In Kooperation mit dem Zentrum für Kunst und Urbanistik (ZK/U) und dem INKOTA-netzwerk e.V. zeigen wir den Film „Code of Survival – Die Geschichte vom Ende der Gentechnik“. Der Eintritt ist frei, wer mag kann für 10 Euro ein Menu erwerben. Nach gemeinsamen Speisen beginnt um 20:30 Uhr der Film. Im Anschluss an das Filmprogramm widmen sich Bertram Verhaag (Regisseur des Films), Lena Michelsen (Referentin für globale Landwirtschaft beim INKOTA-netzwerk) und Karl Hildebrandt (Geschäftsführer des Oikocredit Förderkreises Nordost) der Frage nach der Zukunft der globalen Kandwirtschaft vor dem Hintergrund aktueller Megafusionen.

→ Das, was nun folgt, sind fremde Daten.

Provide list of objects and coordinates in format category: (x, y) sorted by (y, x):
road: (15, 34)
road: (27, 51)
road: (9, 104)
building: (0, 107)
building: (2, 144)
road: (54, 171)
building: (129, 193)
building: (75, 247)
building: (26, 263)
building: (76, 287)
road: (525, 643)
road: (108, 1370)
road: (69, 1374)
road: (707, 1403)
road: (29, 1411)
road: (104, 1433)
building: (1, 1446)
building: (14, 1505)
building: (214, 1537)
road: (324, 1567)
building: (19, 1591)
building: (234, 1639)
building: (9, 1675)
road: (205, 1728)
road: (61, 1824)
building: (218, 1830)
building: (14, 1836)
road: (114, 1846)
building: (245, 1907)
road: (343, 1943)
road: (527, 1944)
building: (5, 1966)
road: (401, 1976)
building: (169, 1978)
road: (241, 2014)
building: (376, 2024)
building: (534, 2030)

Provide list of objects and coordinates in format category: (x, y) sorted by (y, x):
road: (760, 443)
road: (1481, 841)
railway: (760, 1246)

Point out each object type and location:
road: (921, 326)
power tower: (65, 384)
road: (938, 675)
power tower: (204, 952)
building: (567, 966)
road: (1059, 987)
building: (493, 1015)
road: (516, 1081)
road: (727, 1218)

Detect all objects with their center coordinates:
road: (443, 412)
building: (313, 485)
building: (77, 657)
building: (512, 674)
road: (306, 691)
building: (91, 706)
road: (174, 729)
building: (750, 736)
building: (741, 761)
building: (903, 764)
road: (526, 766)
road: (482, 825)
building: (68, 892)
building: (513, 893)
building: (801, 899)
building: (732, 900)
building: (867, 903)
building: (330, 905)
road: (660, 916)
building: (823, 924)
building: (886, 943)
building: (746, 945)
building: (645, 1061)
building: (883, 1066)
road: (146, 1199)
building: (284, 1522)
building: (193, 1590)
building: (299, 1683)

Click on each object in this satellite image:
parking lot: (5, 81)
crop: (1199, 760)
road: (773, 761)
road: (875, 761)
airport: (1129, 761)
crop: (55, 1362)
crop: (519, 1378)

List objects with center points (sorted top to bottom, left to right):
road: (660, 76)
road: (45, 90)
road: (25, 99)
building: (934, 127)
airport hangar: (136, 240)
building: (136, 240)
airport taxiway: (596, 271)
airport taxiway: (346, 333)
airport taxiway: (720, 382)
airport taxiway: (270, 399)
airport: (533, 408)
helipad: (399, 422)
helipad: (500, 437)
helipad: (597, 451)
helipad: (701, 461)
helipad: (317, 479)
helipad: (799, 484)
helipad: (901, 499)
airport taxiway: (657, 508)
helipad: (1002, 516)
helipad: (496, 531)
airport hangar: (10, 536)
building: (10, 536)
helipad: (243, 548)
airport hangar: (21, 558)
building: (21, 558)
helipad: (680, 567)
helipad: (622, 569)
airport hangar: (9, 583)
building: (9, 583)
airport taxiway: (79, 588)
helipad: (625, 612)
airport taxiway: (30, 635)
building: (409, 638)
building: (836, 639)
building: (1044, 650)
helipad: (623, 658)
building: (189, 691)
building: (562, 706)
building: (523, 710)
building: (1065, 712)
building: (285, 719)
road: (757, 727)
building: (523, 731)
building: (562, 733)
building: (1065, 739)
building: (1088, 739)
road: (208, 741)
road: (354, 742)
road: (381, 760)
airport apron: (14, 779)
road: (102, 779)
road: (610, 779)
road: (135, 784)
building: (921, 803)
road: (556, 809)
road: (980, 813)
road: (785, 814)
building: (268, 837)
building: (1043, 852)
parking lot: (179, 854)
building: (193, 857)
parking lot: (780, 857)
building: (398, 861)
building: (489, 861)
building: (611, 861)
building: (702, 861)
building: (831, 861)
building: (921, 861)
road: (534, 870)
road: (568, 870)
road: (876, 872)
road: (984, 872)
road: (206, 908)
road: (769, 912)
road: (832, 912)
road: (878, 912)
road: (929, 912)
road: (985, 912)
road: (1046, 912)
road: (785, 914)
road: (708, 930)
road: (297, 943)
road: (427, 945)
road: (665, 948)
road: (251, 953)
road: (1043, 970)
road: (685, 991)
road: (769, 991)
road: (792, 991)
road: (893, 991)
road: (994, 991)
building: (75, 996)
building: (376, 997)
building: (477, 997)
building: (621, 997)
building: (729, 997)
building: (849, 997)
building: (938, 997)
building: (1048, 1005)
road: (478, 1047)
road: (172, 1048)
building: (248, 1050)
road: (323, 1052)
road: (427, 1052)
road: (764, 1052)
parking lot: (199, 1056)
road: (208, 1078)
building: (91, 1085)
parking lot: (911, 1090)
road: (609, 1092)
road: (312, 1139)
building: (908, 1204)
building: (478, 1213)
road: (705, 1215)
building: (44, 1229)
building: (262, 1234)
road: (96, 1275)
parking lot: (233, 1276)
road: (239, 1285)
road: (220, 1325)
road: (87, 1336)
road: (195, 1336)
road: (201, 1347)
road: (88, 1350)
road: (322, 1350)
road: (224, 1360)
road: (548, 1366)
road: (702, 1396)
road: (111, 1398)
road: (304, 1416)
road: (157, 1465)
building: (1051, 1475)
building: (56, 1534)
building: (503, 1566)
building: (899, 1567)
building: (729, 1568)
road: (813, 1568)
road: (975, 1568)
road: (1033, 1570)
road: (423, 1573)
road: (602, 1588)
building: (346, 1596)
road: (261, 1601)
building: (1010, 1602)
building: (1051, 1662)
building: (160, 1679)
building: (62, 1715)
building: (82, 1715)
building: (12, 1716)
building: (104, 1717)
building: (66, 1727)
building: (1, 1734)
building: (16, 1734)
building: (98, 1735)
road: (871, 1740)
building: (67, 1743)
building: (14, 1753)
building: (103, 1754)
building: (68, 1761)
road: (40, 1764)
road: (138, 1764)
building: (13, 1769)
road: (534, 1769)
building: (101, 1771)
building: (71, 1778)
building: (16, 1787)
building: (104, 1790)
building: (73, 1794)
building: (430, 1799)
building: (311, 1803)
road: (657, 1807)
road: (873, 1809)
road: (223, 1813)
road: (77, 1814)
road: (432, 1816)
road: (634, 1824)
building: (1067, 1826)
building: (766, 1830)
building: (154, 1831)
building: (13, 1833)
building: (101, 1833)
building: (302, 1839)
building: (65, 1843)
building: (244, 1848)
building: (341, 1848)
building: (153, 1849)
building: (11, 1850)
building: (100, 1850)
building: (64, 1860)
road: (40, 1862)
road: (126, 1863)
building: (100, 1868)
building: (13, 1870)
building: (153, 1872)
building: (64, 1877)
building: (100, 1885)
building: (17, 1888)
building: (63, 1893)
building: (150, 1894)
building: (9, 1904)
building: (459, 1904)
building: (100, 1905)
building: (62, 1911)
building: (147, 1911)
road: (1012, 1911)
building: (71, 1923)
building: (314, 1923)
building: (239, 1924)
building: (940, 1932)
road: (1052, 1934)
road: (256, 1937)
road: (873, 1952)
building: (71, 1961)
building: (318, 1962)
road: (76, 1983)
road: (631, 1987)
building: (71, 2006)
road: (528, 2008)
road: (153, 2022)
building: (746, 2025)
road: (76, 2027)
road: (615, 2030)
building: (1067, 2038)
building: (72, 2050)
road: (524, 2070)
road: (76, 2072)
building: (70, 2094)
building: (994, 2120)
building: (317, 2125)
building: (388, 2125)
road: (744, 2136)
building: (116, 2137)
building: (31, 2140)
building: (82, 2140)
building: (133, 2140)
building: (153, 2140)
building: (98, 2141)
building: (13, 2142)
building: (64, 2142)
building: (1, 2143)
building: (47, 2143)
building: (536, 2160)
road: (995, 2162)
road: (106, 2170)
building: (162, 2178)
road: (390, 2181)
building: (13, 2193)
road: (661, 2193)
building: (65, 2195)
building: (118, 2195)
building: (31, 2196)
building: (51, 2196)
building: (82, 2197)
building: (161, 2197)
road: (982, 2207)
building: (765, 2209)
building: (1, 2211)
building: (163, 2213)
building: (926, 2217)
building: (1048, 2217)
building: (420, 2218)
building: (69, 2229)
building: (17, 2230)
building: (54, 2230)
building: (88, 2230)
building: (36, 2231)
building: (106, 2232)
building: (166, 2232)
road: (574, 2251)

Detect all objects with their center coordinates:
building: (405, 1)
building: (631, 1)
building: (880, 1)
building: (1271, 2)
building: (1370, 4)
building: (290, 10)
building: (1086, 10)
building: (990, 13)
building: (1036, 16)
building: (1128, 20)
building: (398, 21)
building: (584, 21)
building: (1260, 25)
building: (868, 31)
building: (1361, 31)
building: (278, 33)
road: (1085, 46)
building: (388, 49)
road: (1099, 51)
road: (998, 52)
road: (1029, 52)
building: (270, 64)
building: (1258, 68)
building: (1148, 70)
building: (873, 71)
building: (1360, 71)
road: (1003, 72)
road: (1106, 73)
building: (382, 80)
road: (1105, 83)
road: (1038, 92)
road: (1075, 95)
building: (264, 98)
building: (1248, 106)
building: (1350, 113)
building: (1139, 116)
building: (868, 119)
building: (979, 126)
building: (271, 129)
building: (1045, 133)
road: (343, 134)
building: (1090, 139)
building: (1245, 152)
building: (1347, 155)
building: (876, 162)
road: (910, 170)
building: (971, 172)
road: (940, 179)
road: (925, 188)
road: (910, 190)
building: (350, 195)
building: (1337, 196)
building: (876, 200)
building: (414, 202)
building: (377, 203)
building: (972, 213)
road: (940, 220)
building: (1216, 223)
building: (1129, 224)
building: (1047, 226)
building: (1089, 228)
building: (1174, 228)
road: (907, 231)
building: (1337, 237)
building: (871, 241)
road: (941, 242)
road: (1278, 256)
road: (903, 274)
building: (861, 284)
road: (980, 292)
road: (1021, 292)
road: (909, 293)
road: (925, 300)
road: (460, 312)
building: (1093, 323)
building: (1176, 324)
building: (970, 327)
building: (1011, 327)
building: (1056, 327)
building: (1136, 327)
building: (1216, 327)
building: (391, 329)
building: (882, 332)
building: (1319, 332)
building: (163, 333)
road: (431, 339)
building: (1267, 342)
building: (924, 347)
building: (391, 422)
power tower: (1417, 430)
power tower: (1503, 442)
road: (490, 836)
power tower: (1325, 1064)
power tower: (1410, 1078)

Kommen Sie vorbei und diskutieren Sie mit. Wir freuen uns auf Sie!

Essensreservierungen bitte bis zum Vorabend via Mail an speisekino@zku-berlin.org (Filmtitel dazu angeben)

Informationen zum Film:

Der Film „Code of Survival – Die Geschichte vom Ende der Gentechnik“von Bertram Verhaag macht Hoffnung. Für seine erhellende Umweltdokumentation befragte der Regisseur Landwirte rund um den Globus. Vor allem drei Projekte liegen ihm am Herzen, denn sie beweisen, wie Landwirtschaft ohne chemische Mittel funktionieren kann: die indische Teeplantage Ambootia in Darjeeling am Fuße des Himalayas, die biologische Farm Sekem des alternativen Nobelpreisträgers Ibrahim Abouleish, die seit vierzig Jahren mitten in der Wüste existiert, sowie der Biohof des bayrischen Bauern Franz Aunkofer. „Meine Filme sollen Mut machen, Dinge zu verändern“ hofft Verhaag.

Oikocredit finanziert neben SEKEM und Ambootia rund 750 andere soziale Unternehmen im globalen Süden und fördert so kleinbäuerliche Landwirtschaft, den fairen Handel und gibt Familien bessere Zukunftsperspektiven. Im Film wird am Beispiel von SEKEM und Ambootia deutlich, wie die soziale Geldanlage vor Ort wirkt.